El violinista bajo el tejado del Cercanías sale y, dos estaciones después, escucho cómo alguien ataca como si le quedaran tres minutos de vida una versión taquicárdica de 'Tu calorro', de Estopa, a la trotada guitarra. No negaré que con los gritos que mete no quiero girarme por si no lleva mascarilla, pero pronto me veo tamborileando en el asiento con mis dedos. Es una canción que me gusta mucho y cuando llego al verso que siempre me ha hecho sonreír: “Todas las palomas que cojo, vuelan a la pata coja” casi me abro el gel hidroalcohólico para servirme un chupito.

Dos conciertos en diez minutos, ya enfilando Castelldefels Platja. Pero aún queda un tercer artista. Y, de repente, mil acordeones y violines. Una orquesta sinfónica entera metida en el disc-man de este tercer músico, que sobre la base orquestal grabada en cedé canta Champs Élysées, de Joe Dassin. La canción suena aún más necesaria y bonita que cuando aparece en aquella escena de Wes Anderson. Un poco más y le pregunto si tiene datáfono, para pagarle con tarjeta por esos dos minutos de felicidad y de viaje francés ahora que lo más lejos que viajo es al Garraf.

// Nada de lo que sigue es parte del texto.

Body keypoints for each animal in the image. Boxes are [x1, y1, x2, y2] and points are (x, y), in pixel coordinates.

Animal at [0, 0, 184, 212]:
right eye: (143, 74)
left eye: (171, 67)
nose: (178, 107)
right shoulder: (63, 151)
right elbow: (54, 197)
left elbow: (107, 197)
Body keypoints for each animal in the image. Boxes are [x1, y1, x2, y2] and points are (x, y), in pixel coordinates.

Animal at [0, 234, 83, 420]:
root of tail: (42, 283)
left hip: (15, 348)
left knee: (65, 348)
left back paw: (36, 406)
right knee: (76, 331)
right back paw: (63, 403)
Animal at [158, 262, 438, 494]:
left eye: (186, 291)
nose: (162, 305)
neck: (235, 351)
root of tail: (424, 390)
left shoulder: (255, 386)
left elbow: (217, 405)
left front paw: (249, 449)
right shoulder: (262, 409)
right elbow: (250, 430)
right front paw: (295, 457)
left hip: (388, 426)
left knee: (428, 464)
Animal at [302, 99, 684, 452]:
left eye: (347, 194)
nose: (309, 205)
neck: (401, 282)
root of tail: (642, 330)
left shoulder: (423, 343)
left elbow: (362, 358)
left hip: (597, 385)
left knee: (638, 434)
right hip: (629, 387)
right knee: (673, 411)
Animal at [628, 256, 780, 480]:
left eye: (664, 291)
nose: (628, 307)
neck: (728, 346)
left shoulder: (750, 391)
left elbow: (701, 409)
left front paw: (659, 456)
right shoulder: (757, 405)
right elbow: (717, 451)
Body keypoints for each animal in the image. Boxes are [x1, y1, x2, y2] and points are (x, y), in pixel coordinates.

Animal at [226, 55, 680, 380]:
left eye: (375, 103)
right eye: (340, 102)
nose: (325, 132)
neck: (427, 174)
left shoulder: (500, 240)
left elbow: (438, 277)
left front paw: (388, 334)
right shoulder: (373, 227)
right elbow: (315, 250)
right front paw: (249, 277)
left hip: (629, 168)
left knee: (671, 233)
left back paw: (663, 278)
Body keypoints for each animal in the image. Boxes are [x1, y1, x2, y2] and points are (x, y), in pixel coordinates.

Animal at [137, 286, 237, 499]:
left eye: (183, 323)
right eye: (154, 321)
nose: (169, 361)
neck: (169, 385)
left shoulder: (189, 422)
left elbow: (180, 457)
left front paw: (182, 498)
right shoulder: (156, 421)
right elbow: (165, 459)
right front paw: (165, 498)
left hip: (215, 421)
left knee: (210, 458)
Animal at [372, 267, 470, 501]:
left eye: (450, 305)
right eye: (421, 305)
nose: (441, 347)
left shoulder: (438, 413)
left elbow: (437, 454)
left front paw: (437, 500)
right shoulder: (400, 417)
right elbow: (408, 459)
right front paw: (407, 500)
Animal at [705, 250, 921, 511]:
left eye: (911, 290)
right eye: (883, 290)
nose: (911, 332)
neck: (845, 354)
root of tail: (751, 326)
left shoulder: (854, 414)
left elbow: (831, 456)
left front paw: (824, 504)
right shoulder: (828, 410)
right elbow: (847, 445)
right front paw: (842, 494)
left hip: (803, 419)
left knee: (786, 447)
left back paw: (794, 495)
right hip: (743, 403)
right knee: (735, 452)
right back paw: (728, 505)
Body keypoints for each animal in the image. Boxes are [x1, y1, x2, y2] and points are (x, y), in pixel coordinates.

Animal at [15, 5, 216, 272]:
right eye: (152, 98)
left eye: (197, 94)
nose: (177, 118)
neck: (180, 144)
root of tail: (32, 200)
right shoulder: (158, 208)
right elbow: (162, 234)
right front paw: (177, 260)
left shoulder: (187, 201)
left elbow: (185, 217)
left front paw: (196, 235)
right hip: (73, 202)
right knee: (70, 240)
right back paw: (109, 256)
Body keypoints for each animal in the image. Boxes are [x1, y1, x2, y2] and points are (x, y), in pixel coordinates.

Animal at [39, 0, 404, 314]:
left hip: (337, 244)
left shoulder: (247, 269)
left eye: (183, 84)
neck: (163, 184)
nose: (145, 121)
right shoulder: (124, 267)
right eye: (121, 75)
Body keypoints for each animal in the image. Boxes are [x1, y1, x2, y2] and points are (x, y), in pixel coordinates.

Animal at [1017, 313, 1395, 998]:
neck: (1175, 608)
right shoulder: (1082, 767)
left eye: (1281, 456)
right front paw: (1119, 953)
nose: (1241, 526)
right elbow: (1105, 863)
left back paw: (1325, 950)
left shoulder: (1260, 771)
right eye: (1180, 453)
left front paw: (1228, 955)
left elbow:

Tres conciertos, de tres estilos completamente diferentes, en poco más de 30 minutos… ¡Supera esto, Coachella! El Cercanías Fest. Ahora que muchas salas amenazan con el cierre, y que incluso los grandes festivales están en peligro, la música aparece en lugares inesperados para recordarte hasta qué punto la necesitas. Da igual la paternidad, la pandemia, tu mundo y el mundo, tus circunstancias y las circunstancias, de repente vuelve a asaltarte y te recuerda por qué narices llevamos tantos siglos necesitándola para que el tren no se pare, para que las vistas sean mejores, para no descarrilar definitivamente.